CodeWhisperer enters the AI code completion market

At its re: Mars conference on June 23, the American tech behemoth Amazon declared the launch of CodeWhisperer.

Similar to GitHub’s Copilot, CodeWhisperer is an AI pair programming tool that can autocomplete entire functions with just a comment or a few keystrokes. This tool is the most recent addition to the rapidly expanding field of AI code completion solutions.

To train the system, which currently supports Java, JavaScript, and Python, the company used its codebase, billions of lines of open-source code made accessible to the public, publicly available documentation, and publicly usable code on public forums.

Jeff Barr, the chief evangelist of Amazon Web Services (AWS), is quoted in an Amazon Web Services (AWS) blog post as saying: Trained on billions of lines of code and powered by machine learning, CodeWhisperer has the same purpose. CodeWhisperer will increase your productivity whether you are a student, a seasoned professional, or a novice developer.

We are commencing in preview form with support for various IDEs and languages, according to the blog post. As a result, developers can use it right away in their favorite IDEs.

An IDE, or Integrated Development Environment, makes it easier for programmers to create computer programs.

The preview is compatible with code written in Python, Java, and JavaScript, utilizing VS Code, IntelliJ IDEA, PyCharm, WebStorm, as well as AWS Cloud9, according to the post. Support for the AWS Lambda Console is being developed and should be available very soon.

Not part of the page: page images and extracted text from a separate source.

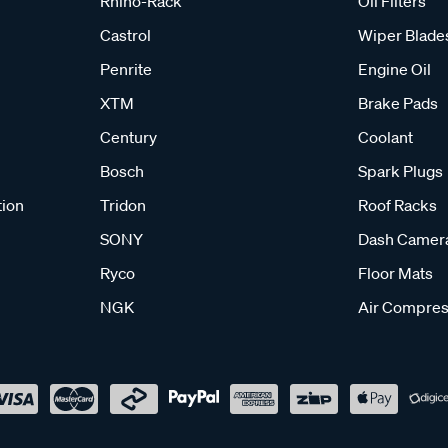
Rhino-Rack
Oil Filters
Castrol
Wiper Blade
Penrite
Engine Oil
XTM
Brake Pads
Century
Coolant
Bosch
Spark Plugs
tion
Tridon
Roof Racks
SONY
Dash Camer
Ryco
Floor Mats
NGK
Air Compres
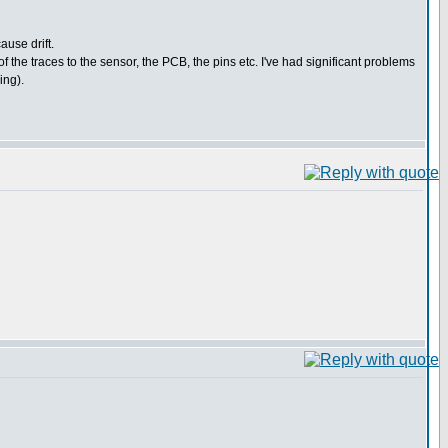
ause drift.
f the traces to the sensor, the PCB, the pins etc. I've had significant problems
ing).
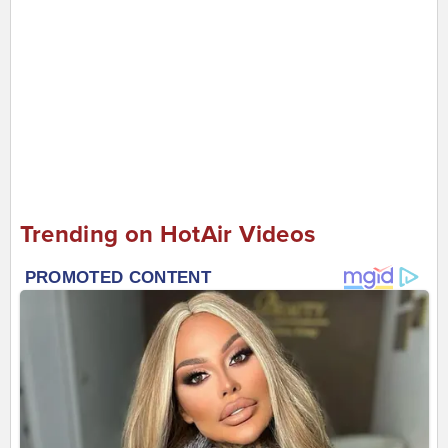
Trending on HotAir Videos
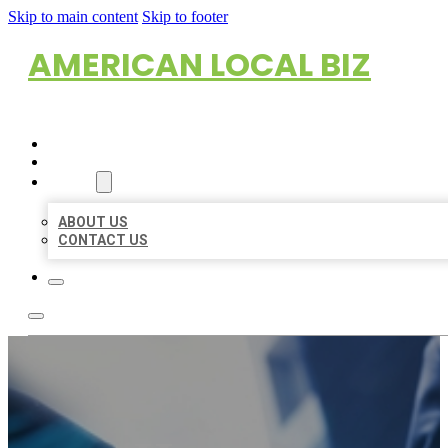
Skip to main content
Skip to footer
AMERICAN LOCAL BIZ
HOME
LOCATIONS
ABOUT
ABOUT US
CONTACT US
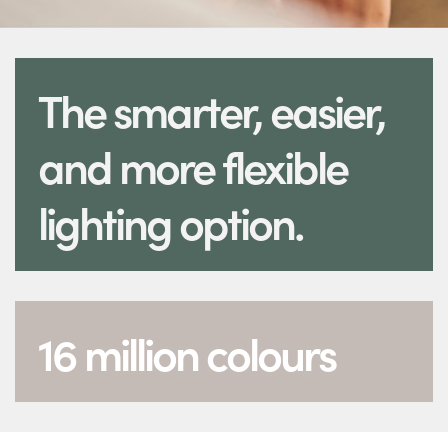
The smarter, easier,
and more flexible
lighting option.
16 million colours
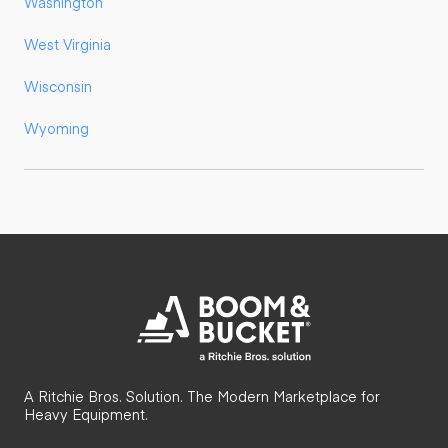
Washington
West Virginia
Wisconsin
Wyoming
A Ritchie Bros. Solution. The Modern Marketplace for
Heavy Equipment.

But Amazon pointed out that the algorithm constantly examines the code and comments and even takes into account the programmer’s individual coding preferences and variable names. It will then use this contextual data and the cursor position to produce its own distinctive code snippets.

According to the post, you can either utilize the recommendations exactly as they are or modify and improve them as necessary. We used billions of lines of code from open source repositories, internal Amazon repositories, API documentation, and forums to train CodeWhisperer (and we still do).

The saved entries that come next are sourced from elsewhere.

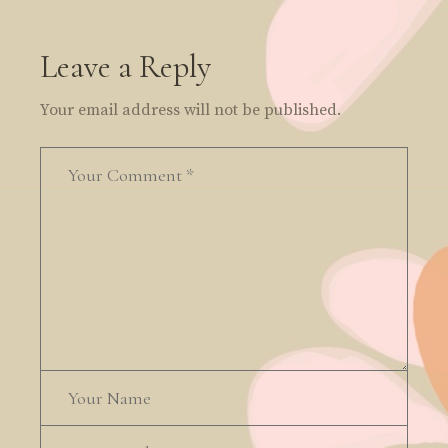
Leave a Reply
Your email address will not be published.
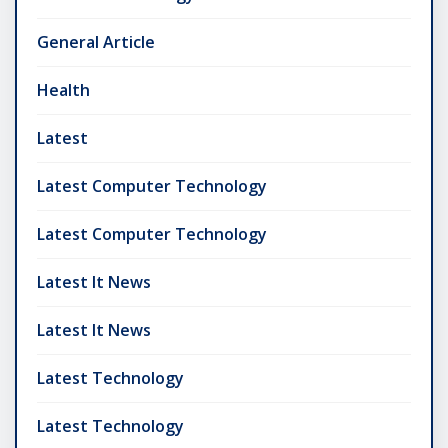
General Article
Health
Latest
Latest Computer Technology
Latest Computer Technology
Latest It News
Latest It News
Latest Technology
Latest Technology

The developers who wish to test out Amazon’s new code completion tool can join the waitlist by filling out a request form.

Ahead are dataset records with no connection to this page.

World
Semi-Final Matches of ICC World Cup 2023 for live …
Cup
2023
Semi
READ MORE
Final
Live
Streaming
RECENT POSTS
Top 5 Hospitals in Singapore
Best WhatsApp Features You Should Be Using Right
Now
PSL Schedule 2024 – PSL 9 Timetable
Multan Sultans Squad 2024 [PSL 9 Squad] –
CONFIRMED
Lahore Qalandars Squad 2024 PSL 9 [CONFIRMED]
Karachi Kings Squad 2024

According to the blog post, developers can install the AWS IDE Toolkit, set up the CodeWhisperer performance, and start using the tool after getting a preview access code.

If a developer enters “#See if a number is pr,” CodeWhisperer will propose that the word prime be completed, and if the solution is accepted, the AI-powered bot will then recommend a description and even an entire function, which developers can accept or change.

One of CodeWhisperer’s competitors, GitHub Copilot, recently became generally available. Kite Team Server, which supports over a dozen languages, and Tabnine, which allows developers to train the code completion AI on their own code, are two other contenders.

Kite, IBM’s Project CodeNet, and DeepMind’s Alphacode are three other AI code completion contenders.